Yemeni forces have fired a ballistic missile at a military base used by the Saudi-backed mercenaries in Yemen’s central Ma’rib Province, inflicting heavy damage on their military equipment and systems.
Yemini sources said on Thursday that the medium-range Qaher M-2 missile had precisely hit the target.
Meanwhile, Yemen’s Arabic-language al-Masirah television network reported that rockets fired by the Yemeni Houthi Ansarullah fighters hit the Khazra crossing in Saudi Arabia’s border region of Najran on Thursday.
There were, however, no immediate reports about the number of possible casualties and the extent of damage caused.
Yemeni forces regularly fire ballistic missile at positions inside Saudi Arabia in retaliation for the Riyadh military’s strikes on Yemen.

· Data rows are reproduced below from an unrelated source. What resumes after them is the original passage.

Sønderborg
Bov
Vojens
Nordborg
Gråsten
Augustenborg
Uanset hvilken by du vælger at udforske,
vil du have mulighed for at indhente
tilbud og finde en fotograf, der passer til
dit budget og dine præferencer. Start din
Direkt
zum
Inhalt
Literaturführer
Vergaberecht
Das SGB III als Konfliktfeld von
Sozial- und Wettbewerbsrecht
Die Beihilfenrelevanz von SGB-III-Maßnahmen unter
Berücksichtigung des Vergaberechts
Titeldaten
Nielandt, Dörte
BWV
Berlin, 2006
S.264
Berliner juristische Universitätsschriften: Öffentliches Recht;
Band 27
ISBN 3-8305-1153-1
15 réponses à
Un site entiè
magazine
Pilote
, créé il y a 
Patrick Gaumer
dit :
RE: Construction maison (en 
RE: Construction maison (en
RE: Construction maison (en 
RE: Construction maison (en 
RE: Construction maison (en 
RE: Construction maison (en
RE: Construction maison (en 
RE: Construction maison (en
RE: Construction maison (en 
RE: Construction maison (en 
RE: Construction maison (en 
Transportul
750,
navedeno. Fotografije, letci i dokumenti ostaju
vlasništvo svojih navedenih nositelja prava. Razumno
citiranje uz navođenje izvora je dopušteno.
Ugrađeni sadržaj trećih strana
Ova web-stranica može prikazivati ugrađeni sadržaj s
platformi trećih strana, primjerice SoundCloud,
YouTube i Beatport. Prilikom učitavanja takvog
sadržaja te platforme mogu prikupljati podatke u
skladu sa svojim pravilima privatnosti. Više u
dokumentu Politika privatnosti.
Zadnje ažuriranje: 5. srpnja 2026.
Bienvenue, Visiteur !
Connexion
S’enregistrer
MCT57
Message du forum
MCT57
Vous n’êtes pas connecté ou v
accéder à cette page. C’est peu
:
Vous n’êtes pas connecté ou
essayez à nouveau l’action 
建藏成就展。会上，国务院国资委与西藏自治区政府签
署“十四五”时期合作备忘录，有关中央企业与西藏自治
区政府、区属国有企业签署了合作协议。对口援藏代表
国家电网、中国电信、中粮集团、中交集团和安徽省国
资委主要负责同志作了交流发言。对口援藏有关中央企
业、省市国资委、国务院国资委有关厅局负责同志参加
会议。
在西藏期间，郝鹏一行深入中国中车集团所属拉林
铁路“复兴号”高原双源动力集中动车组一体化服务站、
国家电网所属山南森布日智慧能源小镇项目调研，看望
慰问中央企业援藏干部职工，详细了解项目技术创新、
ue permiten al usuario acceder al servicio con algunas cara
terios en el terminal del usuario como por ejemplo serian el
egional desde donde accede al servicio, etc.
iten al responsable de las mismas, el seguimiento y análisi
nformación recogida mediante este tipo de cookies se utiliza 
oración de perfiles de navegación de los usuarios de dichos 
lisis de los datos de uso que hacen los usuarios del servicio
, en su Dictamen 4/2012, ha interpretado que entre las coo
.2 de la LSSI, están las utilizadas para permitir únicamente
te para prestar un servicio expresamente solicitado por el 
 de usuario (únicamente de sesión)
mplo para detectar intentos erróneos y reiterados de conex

Earlier in the day, Saudi warplanes pounded different areas in Yemen’s Jawf and Ma’rib Provinces, killing two civilians.
Saudi airstrikes hit a house in al-Tuhayat district in Hudaydah on Wednesday, killing a family of five members, including three children.
The attack comes hours after a similar airstrike killed 14 people of a family, including women and children, in Hudaydah province on Tuesday.
Saudi-led airstrikes on Tuesday also killed or injured over 120 people in a market in Heime District of the southwestern province of Ta’izz, according to Yemeni officials.
The UN humanitarian Coordinator in Yemen Jamie McGoldrick said on Thursday that 68 Yemeni civilians were killed in the two separate airstrikes by the Saudi-led coalition on Tuesday.
The UN official said that some 54 civilians including eight children were killed and 32 others wounded as the Saudi jets hit a crowded popular market in Ta’izz, while the second air raid in Hudaydah killed 14 people from the same family.
The Saudi-led war, which began in March 2015, has been accompanied by a naval and aerial blockade on Yemen. It has so far killed over 12,000 people and led to a humanitarian crisis and a cholera outbreak.
Saudi Arabia launched the offensive to eliminate Yemen’s Houthi movement and reinstall a Riyadh-friendly regime there.
The Saudi military campaign, however, has failed to achieve its goals despite spending billions of dollars on the war and enlisting the cooperation of its vassal states as well as some Western countries.